EXTRACTED ENTRIES →

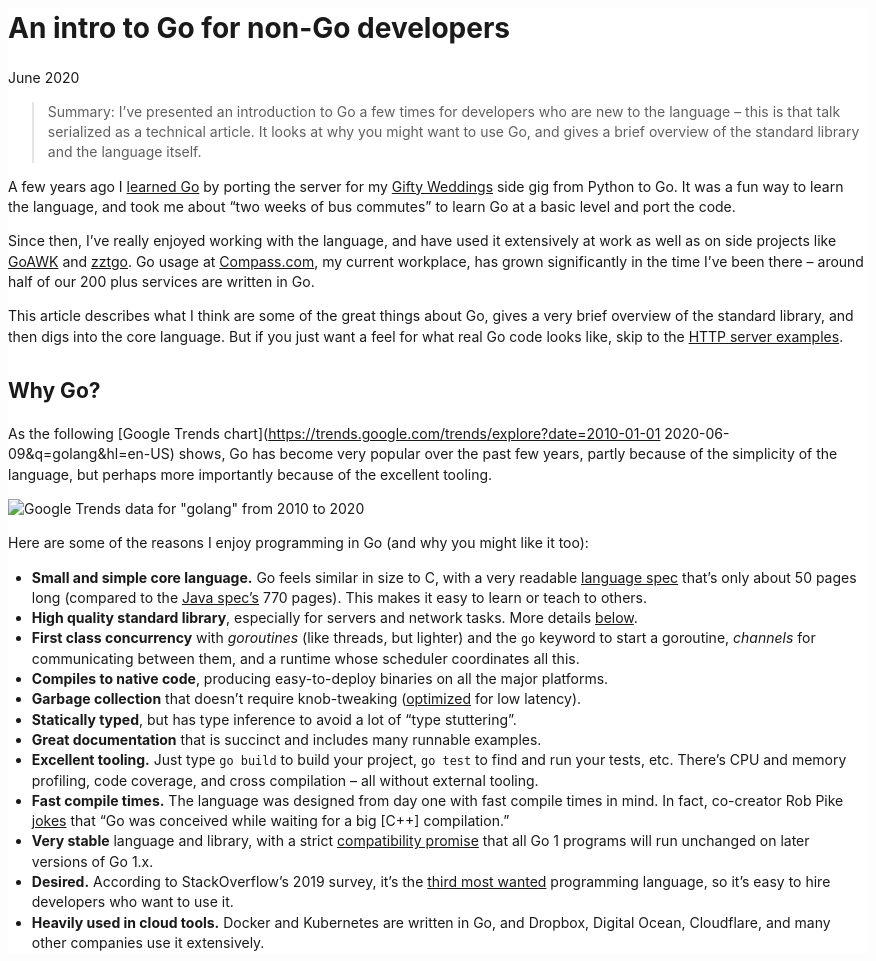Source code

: # An intro to Go for non-Go developers

June 2020

> Summary: I’ve presented an introduction to Go a few times for  developers who are new to the language – this is that talk serialized as a technical article. It looks at why you might want to use Go, and  gives a brief overview of the standard library and the language itself.

A few years ago I [learned Go](https://benhoyt.com/writings/learning-go/) by porting the server for my [Gifty Weddings](https://giftyweddings.com/) side gig from Python to Go. It was a fun way to learn the language, and took me about “two weeks of bus commutes” to learn Go at a basic level  and port the code.

Since then, I’ve really enjoyed working with the language, and have  used it extensively at work as well as on side projects like [GoAWK](https://benhoyt.com/writings/goawk/) and [zztgo](https://benhoyt.com/writings/zzt-in-go/). Go usage at [Compass.com](https://www.compass.com/), my current workplace, has grown significantly in the time I’ve been  there – around half of our 200 plus services are written in Go.

This article describes what I think are some of the great things  about Go, gives a very brief overview of the standard library, and then  digs into the core language. But if you just want a feel for what real  Go code looks like, skip to the [HTTP server examples](https://benhoyt.com/writings/go-intro/#http-server-examples).

## Why Go?

As the following [Google Trends chart](https://trends.google.com/trends/explore?date=2010-01-01 2020-06-09&q=golang&hl=en-US) shows, Go has become very popular over the past few years, partly  because of the simplicity of the language, but perhaps more importantly  because of the excellent tooling.

![Google Trends data for "golang" from 2010 to 2020](https://benhoyt.com/images/golang-trend.png)

Here are some of the reasons I enjoy programming in Go (and why you might like it too):

- **Small and simple core language.** Go feels similar in size to C, with a very readable [language spec](https://golang.org/ref/spec) that’s only about 50 pages long (compared to the [Java spec’s](https://docs.oracle.com/javase/specs/jls/se12/jls12.pdf) 770 pages). This makes it easy to learn or teach to others.
- **High quality standard library**, especially for servers and network tasks. More details [below](https://benhoyt.com/writings/go-intro/#the-standard-library).
- **First class concurrency** with *goroutines* (like threads, but lighter) and the `go` keyword to start a goroutine, *channels* for communicating between them, and a runtime whose scheduler coordinates all this.
- **Compiles to native code**, producing easy-to-deploy binaries on all the major platforms.
- **Garbage collection** that doesn’t require knob-tweaking ([optimized](https://blog.golang.org/ismmkeynote) for low latency).
- **Statically typed**, but has type inference to avoid a lot of “type stuttering”.
- **Great documentation** that is succinct and includes many runnable examples.
- **Excellent tooling.** Just type `go build` to build your project, `go test` to find and run your tests, etc. There’s CPU and memory profiling, code coverage, and cross compilation – all without external tooling.
- **Fast compile times.** The language was designed from day one with fast compile times in mind. In fact, co-creator Rob Pike [jokes](https://www.informit.com/articles/article.aspx?p=1623555) that “Go was conceived while waiting for a big [C++] compilation.”
- **Very stable** language and library, with a strict [compatibility promise](https://golang.org/doc/go1compat) that all Go 1 programs will run unchanged on later versions of Go 1.x.
- **Desired.** According to StackOverflow’s 2019 survey, it’s the [third most wanted](https://insights.stackoverflow.com/survey/2019#most-loved-dreaded-and-wanted) programming language, so it’s easy to hire developers who want to use it.
- **Heavily used in cloud tools.** Docker and Kubernetes are written in Go, and Dropbox, Digital Ocean, Cloudflare, and many other companies use it extensively.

WHAT IS REQUIRED →
Lay out every non-blank line of source text in the records above as a Markdown table with the columns Row and Line, numbering the rows in order. Omit the blank lines and the picture.

EXPECTED ANSWER →
| Row | Line |
|---|---|
| 1 | Source code |
| 2 | : # An intro to Go for non-Go developers |
| 3 | June 2020 |
| 4 | > Summary: I’ve presented an introduction to Go a few times for  developers who are new to the language – this is that talk serialized as a technical article. It looks at why you might want to use Go, and  gives a brief overview of the standard library and the language itself. |
| 5 | A few years ago I [learned Go](https://benhoyt.com/writings/learning-go/) by porting the server for my [Gifty Weddings](https://giftyweddings.com/) side gig from Python to Go. It was a fun way to learn the language, and took me about “two weeks of bus commutes” to learn Go at a basic level  and port the code. |
| 6 | Since then, I’ve really enjoyed working with the language, and have  used it extensively at work as well as on side projects like [GoAWK](https://benhoyt.com/writings/goawk/) and [zztgo](https://benhoyt.com/writings/zzt-in-go/). Go usage at [Compass.com](https://www.compass.com/), my current workplace, has grown significantly in the time I’ve been  there – around half of our 200 plus services are written in Go. |
| 7 | This article describes what I think are some of the great things  about Go, gives a very brief overview of the standard library, and then  digs into the core language. But if you just want a feel for what real  Go code looks like, skip to the [HTTP server examples](https://benhoyt.com/writings/go-intro/#http-server-examples). |
| 8 | ## Why Go? |
| 9 | As the following [Google Trends chart](https://trends.google.com/trends/explore?date=2010-01-01 2020-06-09&q=golang&hl=en-US) shows, Go has become very popular over the past few years, partly  because of the simplicity of the language, but perhaps more importantly  because of the excellent tooling. |
| 10 | ![Google Trends data for "golang" from 2010 to 2020](https://benhoyt.com/images/golang-trend.png) |
| 11 | Here are some of the reasons I enjoy programming in Go (and why you might like it too): |
| 12 | - **Small and simple core language.** Go feels similar in size to C, with a very readable [language spec](https://golang.org/ref/spec) that’s only about 50 pages long (compared to the [Java spec’s](https://docs.oracle.com/javase/specs/jls/se12/jls12.pdf) 770 pages). This makes it easy to learn or teach to others. |
| 13 | - **High quality standard library**, especially for servers and network tasks. More details [below](https://benhoyt.com/writings/go-intro/#the-standard-library). |
| 14 | - **First class concurrency** with *goroutines* (like threads, but lighter) and the `go` keyword to start a goroutine, *channels* for communicating between them, and a runtime whose scheduler coordinates all this. |
| 15 | - **Compiles to native code**, producing easy-to-deploy binaries on all the major platforms. |
| 16 | - **Garbage collection** that doesn’t require knob-tweaking ([optimized](https://blog.golang.org/ismmkeynote) for low latency). |
| 17 | - **Statically typed**, but has type inference to avoid a lot of “type stuttering”. |
| 18 | - **Great documentation** that is succinct and includes many runnable examples. |
| 19 | - **Excellent tooling.** Just type `go build` to build your project, `go test` to find and run your tests, etc. There’s CPU and memory profiling, code coverage, and cross compilation – all without external tooling. |
| 20 | - **Fast compile times.** The language was designed from day one with fast compile times in mind. In fact, co-creator Rob Pike [jokes](https://www.informit.com/articles/article.aspx?p=1623555) that “Go was conceived while waiting for a big [C++] compilation.” |
| 21 | - **Very stable** language and library, with a strict [compatibility promise](https://golang.org/doc/go1compat) that all Go 1 programs will run unchanged on later versions of Go 1.x. |
| 22 | - **Desired.** According to StackOverflow’s 2019 survey, it’s the [third most wanted](https://insights.stackoverflow.com/survey/2019#most-loved-dreaded-and-wanted) programming language, so it’s easy to hire developers who want to use it. |
| 23 | - **Heavily used in cloud tools.** Docker and Kubernetes are written in Go, and Dropbox, Digital Ocean, Cloudflare, and many other companies use it extensively. |